**GOAL OF THE EXERCISE**
Give back the text of each item below word for word, keeping its line breaks.

**ENTRIES PROVIDED**
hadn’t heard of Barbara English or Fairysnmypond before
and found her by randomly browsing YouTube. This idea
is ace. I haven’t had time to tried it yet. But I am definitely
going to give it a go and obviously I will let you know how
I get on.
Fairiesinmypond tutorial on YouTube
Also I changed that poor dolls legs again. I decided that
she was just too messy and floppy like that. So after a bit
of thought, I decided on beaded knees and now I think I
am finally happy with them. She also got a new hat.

**SOLVED PROBLEM**
hadn’t heard of Barbara English or Fairysnmypond before
and found her by randomly browsing YouTube. This idea
is ace. I haven’t had time to tried it yet. But I am definitely
going to give it a go and obviously I will let you know how
I get on.
Fairiesinmypond tutorial on YouTube
Also I changed that poor dolls legs again. I decided that
she was just too messy and floppy like that. So after a bit
of thought, I decided on beaded knees and now I think I
am finally happy with them. She also got a new hat.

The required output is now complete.